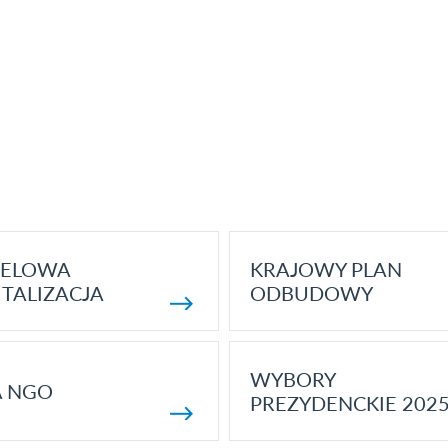
ELOWA
KRAJOWY PLAN
TALIZACJA
ODBUDOWY
WYBORY
A NGO
PREZYDENCKIE 202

--*--

> [WHAT THE TASK REQUIRES]
Would you set down the material exactly as it stands, without the pictures?

> [YOUR RESPONSE]
ELOWA
KRAJOWY PLAN
TALIZACJA
ODBUDOWY
WYBORY
A NGO
PREZYDENCKIE 202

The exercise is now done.